Los Angeles police investigate Harvey Weinstein sex assault allegation
Nyong'o, Tarantino open up about Hollywood mogul, as L.A. police investigate alleged 2013 incident
Los Angeles police say they are investigating a possible sexual assault case against Harvey Weinstein — the first involving the producer in the city.
Police spokesperson Sal Ramirez said the department has interviewed a possible sexual assault victim who alleges that an incident occurred in 2013. He said he could not offer any other details about a continuing investigation.
Police in New York and London are also investigating Weinstein over allegations of sex abuse in those cities.
"Mr. Weinstein obviously can't speak to anonymous allegations, but he unequivocally denies allegations of non-consensual sex," his representative, Sallie Hofmeister, wrote in a statement.
Weinstein has been accused of sexual harassment or abuse by more than three dozen women, including several top actresses, among them Oscar-winners Gwyneth Paltrow, Angelina Jolie and, most recently, Lupita Nyong'o.
He was fired from The Weinstein Co., the film company he co-founded, earlier this week after several harassment allegations were detailed in the New York Times. Additional allegations, including from three women who said Weinstein sexually assaulted them, were included in a subsequent article by The New Yorker. Two of the women, including Italian actress Asia Argento, were named while the third accuser wasn't identified.
Argento told the magazine that in 1997 Weinstein forcibly performed oral sex on her at a hotel in France when she was 21 years old.
The New York Police Department said last week it was investigating an allegation of sexual assault from 2004 against Weinstein.
The Los Angeles Times newspaper said Thursday that the allegation made to the LAPD came from an unnamed well-known Italian model and actress, who told police detectives that Weinstein raped her in a room at a Beverly Hills hotel after a film event in February 2013. The L.A. Times says the woman told them Weinstein grabbed her by the hair, "dragged me to the bathroom and forcibly raped me."
LAPD spokesperson Kevin Maiberger told Reuters he could not verify the details reported by the Los Angeles Times of the alleged victim or the incident, but also said an active investigation was underway.
Weinstein, 65, resigned from the board of directors of his former company earlier this week.
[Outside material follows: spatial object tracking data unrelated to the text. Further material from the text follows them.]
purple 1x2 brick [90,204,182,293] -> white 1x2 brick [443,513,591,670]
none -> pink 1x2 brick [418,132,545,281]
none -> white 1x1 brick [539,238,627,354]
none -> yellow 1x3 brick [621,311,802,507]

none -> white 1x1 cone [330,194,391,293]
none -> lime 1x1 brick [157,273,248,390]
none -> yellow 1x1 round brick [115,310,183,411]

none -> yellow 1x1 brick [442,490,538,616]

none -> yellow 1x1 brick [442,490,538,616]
He has not been seen in public since last week. The Oscar winner has been expelled from the Academy of Motion Picture Arts and Sciences and the Producers Guild of America has started the process of expelling him.
'A pivotal moment'
Nyong'o, who starred in and won an Oscar for 12 Years a Slave, accused Weinstein of several incidents of harassment in an op-ed piece published by the New York Times on Thursday, including a 2011 incident when she was a drama student and the mogul tried to give her a massage at his Connecticut home. She refused, instead giving the mogul a massage and leaving when he said he wanted to take off his pants, she wrote.
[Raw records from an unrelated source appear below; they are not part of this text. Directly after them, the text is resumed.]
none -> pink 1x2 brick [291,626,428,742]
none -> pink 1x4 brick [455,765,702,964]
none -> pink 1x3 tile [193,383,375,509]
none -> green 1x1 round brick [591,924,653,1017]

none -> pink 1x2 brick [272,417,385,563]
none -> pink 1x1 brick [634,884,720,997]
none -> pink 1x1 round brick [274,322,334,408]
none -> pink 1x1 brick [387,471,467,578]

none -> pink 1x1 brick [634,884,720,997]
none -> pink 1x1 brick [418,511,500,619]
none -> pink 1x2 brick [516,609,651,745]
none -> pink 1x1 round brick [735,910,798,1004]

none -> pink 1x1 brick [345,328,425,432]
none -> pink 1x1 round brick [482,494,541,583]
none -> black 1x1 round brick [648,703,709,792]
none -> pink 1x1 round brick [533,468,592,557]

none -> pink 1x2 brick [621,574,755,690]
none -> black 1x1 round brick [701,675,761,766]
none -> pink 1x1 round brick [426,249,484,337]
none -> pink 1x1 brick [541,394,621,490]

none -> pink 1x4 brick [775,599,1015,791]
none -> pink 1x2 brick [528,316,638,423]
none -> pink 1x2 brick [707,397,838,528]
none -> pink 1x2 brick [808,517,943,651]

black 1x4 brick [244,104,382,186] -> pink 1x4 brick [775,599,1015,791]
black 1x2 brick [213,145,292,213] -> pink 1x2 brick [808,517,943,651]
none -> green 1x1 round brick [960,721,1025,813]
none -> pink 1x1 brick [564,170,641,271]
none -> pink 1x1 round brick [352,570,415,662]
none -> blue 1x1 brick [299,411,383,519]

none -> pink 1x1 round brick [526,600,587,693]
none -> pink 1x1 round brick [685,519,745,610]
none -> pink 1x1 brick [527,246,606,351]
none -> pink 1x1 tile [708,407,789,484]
"He was one of the first people I met in the industry, and he told me, 'This is the way it is.' And wherever I looked, everyone seemed to be bracing themselves and dealing with him, unchallenged," she shared in the Times.
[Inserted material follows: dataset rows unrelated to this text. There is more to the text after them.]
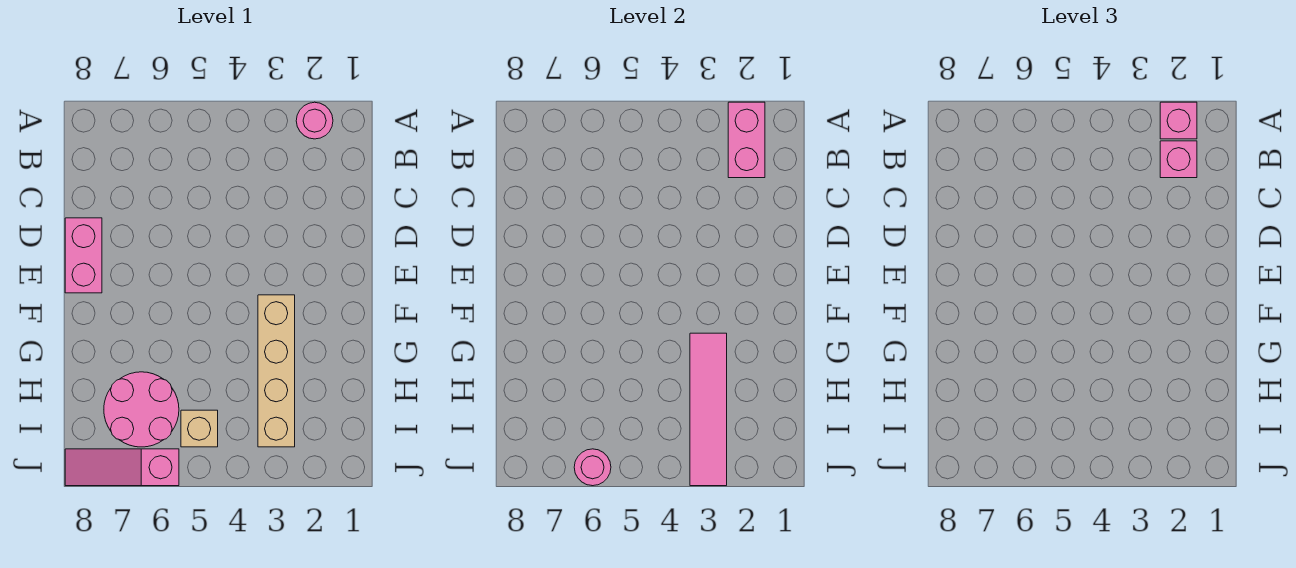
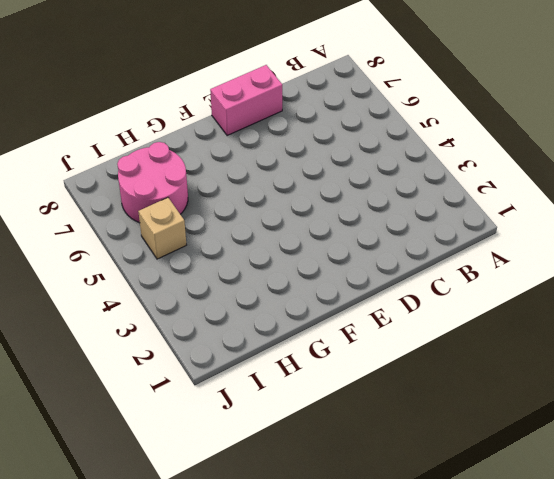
none -> pink 1x1 round brick [296,102,333,139]
none -> tan 1x4 brick [258,295,295,447]

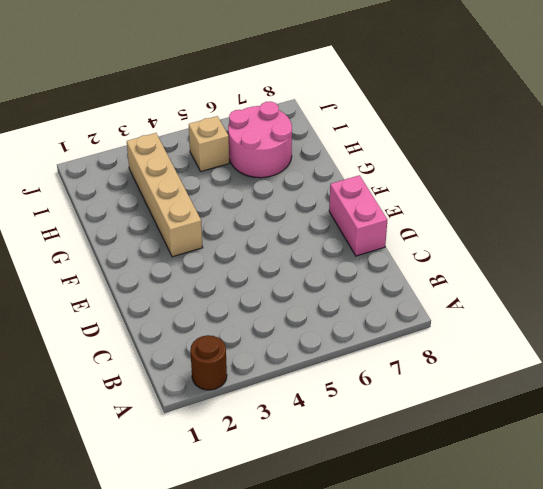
brown 1x1 round brick [190,335,227,390] -> pink 1x1 round brick [296,102,333,139]
none -> pink 1x3 slope [65,449,179,486]
none -> pink 1x2 brick [728,102,765,178]

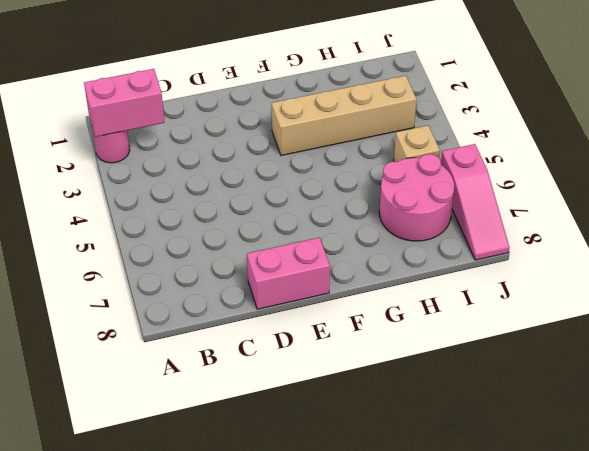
none -> pink 1x4 tile [690,333,727,486]
none -> pink 1x1 round brick [574,449,611,486]

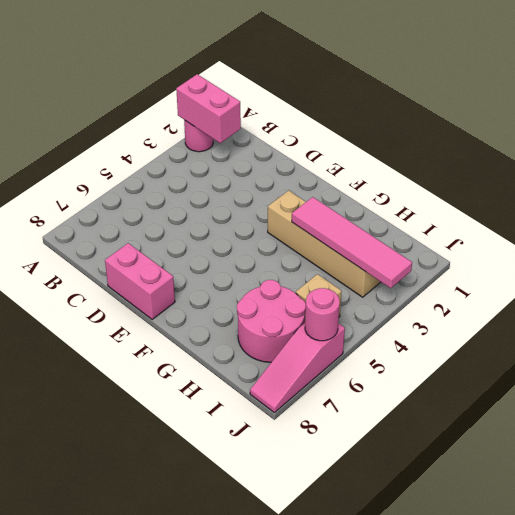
none -> pink 1x1 brick [1160,102,1197,139]
none -> pink 1x1 brick [1160,141,1197,178]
"I hope we are in a pivotal moment where a sisterhood — and brotherhood of allies — is being formed in our industry. I hope we can form a community where a woman can speak up about abuse and not suffer another abuse by not being believed and instead being ridiculed.
"Now that we are speaking, let us never shut up about this kind of thing. I speak up to make certain that this is not the kind of misconduct that deserves a second chance. I speak up to contribute to the end of the conspiracy of silence."
Quentin Tarantino, who has partnered with Weinstein on most of his films from Pulp Fiction to The Hateful Eight over the past 20 years, told the New York Times on Thursday that he "knew enough to do more than I did."
Tarantino had heard first-hand from his then girlfriend Mira Sorvino about Weinstein's alleged sexual harassment, and had known about the settlement reached with Rose McGowan, he told the paper. He'd also heard stories from another actress whom he declined to name.
He said it was impossible that anyone who was close to Weinstein had not heard about at least one incident. He also said he had continued to hear stories second- and third-hand.
"I chalked it up to a '50s-'60s era image of a boss chasing a secretary around the desk," Tarantino said. "As if that's OK. That's the egg on my face right now."
Tarantino went on to compare Hollywood's treatment of women to a "Jim Crow-like system that us males have almost tolerated."
He called on other men to "vow to do better by our sisters" and not just issue statements.
"What was previously accepted is now untenable to anyone of a certain consciousness," Tarantino said.